Thanks for the corrections, Tom and Mac128. After posting, I recalled from the "Click of Death" stories that Zip drives have a head retract mechanism. This article confirms Tom's statement that the Zip isn't Bernoulli:

http://www.byte.com/art/9508/sec11/art9.htm

Unfortunately, we are still stuck with the riddle about when it is best to sleep a Zip drive. Disk head land off and take off is certain to cause media wear, but so does constant access. If you use your Zip cartridge as a Mac system disk, inevitably some cylinders/sectors will be accessed more frequently. Does the Iomega algorithm for disk access versus wear account for use as a system disk?

 
I don't think that there is any wear-leveling going on in a zip. First, it would almost certainly require the cooperation of the OS to do so, and performance would suffer as well. Given how slow the zip is to begin with, the designers were probably reluctant to implement anything that increased access times.

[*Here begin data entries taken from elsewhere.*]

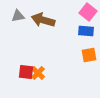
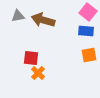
red square: moved 5 px right, 14 px up
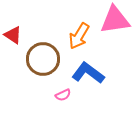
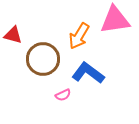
red triangle: rotated 18 degrees counterclockwise
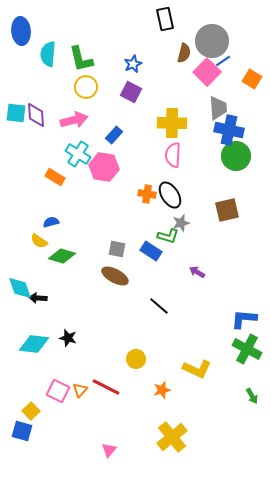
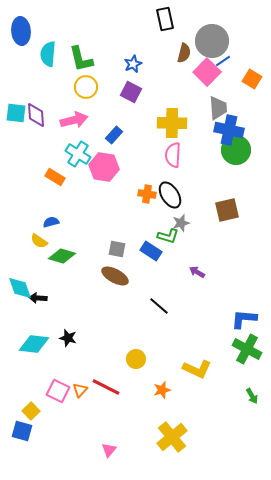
green circle at (236, 156): moved 6 px up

That's just pure speculation on my part, of course.

 
Tom, I was thinking about OS level software.

In spite of my distaste for Iomega's software, I was prepared to reconsider it, should it provide longer disk or head life. If using an Iomega system level driver extended life of either, it would be worth investigating further how to use this on a 68K Mac/System 6 or earlier. By definition, a system level driver understands the OS and can store information about the usage pattern of a cartridge on the individual cartridge or on the system disk. Given the general smartness of Iomega's developers, I guess that they considered that idea and many others.

 
I'm having a hard time finding the iomega tools for system 6. I can only find a version for System 7 and later. Does anyone have a link to Iomega's zip tools that works with system 6?

Thanks,

Nathan

 
You need version 4.2.1 for the Mac Plus, 4.3 starts with the SE. I think 5.x cuts off System 6. Either way, drop me a PM and I'll copy 4.x over from a Zip and send it to you. Let me know what you want to use it with.